== Exercise inputs ==
※ ※ ※

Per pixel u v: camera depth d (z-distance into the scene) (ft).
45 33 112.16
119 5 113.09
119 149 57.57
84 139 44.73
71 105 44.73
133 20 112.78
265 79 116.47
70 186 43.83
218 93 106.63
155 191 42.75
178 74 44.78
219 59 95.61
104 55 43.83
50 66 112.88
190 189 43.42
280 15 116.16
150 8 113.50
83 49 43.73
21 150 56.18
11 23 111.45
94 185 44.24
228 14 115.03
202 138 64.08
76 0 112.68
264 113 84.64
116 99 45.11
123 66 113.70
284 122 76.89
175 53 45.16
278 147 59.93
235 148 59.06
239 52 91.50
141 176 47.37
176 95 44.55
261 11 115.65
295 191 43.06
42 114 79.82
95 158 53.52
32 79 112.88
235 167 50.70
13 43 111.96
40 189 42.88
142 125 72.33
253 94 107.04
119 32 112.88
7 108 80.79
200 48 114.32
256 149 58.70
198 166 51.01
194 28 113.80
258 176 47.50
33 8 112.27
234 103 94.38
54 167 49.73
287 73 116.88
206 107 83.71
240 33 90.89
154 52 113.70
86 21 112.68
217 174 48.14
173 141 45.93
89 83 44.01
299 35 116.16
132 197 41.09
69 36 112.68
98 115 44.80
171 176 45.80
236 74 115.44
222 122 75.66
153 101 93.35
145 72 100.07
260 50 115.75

※ ※ ※

== The problem ==
Extract every line from the one containing "69 36 112.68" through the last line of the data, inclusive, exactly as written.

== Your response ==
69 36 112.68
98 115 44.80
171 176 45.80
236 74 115.44
222 122 75.66
153 101 93.35
145 72 100.07
260 50 115.75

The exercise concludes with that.